What is required: Arrange the records from their start through the line that contains "4:45 AM to 9:00 AM" as a two-column CSV headed item and answer, one row for each record, with its text and its answer each in a single quoted field and line breaks turned into spaces.
□ □ □ □ □ □ □
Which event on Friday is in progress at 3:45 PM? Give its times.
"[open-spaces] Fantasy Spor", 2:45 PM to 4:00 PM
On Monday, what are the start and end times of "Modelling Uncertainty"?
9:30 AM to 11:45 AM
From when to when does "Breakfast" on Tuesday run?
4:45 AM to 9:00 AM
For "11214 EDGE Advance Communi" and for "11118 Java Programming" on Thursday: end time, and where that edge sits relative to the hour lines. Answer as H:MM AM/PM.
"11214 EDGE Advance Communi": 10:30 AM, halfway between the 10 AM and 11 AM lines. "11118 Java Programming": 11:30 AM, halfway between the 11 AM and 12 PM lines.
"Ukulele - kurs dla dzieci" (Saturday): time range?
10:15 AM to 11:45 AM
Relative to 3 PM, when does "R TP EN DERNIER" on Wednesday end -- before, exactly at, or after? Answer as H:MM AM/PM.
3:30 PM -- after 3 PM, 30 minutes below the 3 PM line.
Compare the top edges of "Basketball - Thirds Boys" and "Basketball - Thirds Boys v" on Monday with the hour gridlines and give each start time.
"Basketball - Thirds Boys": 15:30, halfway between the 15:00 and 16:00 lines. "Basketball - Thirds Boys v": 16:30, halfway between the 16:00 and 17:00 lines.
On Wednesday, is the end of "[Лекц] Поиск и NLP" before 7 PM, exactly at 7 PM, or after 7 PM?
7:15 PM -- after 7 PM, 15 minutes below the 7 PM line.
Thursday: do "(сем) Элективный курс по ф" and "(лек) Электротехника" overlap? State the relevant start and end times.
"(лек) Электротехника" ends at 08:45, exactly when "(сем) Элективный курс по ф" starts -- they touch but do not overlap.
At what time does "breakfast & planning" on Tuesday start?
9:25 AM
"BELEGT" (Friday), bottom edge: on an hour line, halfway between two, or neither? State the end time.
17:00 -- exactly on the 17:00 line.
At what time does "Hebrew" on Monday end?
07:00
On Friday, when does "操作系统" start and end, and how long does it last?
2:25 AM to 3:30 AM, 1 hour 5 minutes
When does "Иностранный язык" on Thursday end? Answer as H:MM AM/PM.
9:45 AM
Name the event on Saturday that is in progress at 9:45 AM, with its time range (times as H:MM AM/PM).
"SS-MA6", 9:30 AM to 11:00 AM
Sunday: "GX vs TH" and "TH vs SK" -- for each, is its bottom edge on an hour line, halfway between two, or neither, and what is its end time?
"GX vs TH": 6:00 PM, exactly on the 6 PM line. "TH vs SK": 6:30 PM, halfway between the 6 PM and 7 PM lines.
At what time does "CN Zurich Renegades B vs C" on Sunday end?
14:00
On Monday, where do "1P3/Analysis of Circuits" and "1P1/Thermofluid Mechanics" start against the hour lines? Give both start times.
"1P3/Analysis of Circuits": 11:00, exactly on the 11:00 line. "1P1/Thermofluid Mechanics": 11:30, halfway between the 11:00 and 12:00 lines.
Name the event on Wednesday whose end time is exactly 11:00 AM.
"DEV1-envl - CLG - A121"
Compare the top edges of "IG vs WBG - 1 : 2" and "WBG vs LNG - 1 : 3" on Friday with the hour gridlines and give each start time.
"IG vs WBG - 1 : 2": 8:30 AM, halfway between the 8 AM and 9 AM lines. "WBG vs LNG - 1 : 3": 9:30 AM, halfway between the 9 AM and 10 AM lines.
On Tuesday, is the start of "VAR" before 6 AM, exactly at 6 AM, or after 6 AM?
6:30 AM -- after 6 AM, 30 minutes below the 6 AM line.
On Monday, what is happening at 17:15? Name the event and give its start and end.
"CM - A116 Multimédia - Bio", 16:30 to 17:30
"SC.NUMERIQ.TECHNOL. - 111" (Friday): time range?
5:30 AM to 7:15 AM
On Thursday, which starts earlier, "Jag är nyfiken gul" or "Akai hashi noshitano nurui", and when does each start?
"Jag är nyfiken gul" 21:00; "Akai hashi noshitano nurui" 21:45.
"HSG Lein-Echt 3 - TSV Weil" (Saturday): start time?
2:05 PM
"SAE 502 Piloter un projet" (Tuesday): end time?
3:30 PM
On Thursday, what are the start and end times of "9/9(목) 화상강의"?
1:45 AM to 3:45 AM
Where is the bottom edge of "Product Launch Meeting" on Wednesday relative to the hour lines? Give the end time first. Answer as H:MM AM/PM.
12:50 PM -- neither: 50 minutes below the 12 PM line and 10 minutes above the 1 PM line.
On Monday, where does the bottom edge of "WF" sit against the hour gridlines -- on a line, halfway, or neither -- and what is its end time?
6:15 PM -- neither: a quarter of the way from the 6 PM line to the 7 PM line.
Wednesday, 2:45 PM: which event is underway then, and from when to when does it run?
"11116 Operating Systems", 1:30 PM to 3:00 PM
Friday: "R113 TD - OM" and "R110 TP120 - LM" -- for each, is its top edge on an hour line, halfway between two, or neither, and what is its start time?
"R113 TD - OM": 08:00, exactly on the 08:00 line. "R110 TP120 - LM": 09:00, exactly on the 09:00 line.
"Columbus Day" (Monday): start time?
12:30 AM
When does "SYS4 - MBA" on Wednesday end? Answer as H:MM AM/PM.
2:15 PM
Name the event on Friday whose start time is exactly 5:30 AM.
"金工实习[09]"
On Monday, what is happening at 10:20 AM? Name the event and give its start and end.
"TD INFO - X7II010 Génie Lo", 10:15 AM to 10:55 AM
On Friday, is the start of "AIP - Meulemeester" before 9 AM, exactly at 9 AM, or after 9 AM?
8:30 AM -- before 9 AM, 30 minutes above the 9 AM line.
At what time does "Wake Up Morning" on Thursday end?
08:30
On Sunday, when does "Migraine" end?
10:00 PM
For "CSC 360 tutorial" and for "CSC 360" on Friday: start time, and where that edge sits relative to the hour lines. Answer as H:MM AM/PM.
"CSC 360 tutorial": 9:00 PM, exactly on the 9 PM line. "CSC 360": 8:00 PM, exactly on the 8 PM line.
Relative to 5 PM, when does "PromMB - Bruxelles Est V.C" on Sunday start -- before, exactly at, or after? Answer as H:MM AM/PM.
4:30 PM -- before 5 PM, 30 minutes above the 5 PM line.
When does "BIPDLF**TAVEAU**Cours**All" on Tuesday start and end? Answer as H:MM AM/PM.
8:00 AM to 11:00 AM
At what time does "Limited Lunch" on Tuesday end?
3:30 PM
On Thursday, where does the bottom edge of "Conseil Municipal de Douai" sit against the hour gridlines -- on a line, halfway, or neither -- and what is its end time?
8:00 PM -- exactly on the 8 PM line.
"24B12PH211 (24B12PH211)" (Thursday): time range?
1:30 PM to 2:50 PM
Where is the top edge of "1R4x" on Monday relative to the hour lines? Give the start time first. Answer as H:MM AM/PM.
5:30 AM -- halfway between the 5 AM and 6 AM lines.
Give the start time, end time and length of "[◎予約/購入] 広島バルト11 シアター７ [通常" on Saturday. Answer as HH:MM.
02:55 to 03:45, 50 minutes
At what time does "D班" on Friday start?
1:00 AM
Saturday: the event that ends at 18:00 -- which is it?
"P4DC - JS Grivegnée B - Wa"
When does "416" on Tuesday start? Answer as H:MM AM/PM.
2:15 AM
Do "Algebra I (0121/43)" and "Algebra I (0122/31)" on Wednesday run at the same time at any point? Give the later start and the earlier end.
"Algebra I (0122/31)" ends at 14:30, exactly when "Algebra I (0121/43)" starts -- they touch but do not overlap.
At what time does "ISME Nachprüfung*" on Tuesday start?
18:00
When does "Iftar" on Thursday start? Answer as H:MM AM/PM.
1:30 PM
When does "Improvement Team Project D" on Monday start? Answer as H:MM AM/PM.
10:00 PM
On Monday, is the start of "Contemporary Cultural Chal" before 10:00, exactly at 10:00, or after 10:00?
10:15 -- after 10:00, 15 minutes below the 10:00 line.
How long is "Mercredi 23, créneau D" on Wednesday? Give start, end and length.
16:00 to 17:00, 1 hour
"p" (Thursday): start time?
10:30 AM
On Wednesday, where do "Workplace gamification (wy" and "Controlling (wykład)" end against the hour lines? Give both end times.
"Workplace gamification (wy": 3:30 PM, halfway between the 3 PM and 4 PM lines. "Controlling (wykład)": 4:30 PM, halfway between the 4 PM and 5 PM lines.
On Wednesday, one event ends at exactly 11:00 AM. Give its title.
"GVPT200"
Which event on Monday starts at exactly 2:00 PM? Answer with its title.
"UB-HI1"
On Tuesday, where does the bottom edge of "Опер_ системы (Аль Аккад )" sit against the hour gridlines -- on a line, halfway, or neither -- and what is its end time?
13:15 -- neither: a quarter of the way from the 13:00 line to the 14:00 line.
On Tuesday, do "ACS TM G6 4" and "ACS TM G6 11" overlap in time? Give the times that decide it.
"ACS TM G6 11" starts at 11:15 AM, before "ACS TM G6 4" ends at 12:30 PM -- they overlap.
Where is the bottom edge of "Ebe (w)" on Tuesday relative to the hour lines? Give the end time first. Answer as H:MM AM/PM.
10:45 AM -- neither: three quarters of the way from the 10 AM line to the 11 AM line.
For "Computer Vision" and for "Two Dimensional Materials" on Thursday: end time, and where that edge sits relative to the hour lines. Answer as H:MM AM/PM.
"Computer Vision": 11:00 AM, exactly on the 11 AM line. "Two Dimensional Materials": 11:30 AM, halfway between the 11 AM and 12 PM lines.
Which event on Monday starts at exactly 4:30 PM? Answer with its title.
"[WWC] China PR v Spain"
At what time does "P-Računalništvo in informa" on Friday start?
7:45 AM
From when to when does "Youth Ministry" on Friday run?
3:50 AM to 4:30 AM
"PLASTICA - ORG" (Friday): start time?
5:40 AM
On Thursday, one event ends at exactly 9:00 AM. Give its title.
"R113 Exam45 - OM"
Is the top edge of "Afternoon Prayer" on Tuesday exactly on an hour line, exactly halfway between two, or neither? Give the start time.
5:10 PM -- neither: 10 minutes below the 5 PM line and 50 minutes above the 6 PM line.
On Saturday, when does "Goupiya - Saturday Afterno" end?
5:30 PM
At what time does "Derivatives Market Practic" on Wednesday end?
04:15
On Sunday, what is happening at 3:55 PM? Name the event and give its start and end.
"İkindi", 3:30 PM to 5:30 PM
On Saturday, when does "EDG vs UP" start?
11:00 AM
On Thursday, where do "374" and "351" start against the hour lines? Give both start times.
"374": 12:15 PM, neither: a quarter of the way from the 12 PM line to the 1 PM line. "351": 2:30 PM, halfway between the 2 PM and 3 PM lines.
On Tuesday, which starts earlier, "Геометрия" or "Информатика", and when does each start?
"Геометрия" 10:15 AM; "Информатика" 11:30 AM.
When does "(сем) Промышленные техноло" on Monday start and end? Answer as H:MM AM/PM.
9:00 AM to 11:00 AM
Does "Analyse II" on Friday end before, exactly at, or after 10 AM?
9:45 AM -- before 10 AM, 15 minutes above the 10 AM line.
□ □ □ □ □ □ □
The answer:
item,answer
"Which event on Friday is in progress at 3:45 PM? Give its times.","""[open-spaces] Fantasy Spor"", 2:45 PM to 4:00 PM"
"On Monday, what are the start and end times of ""Modelling Uncertainty""?","9:30 AM to 11:45 AM"
"From when to when does ""Breakfast"" on Tuesday run?","4:45 AM to 9:00 AM"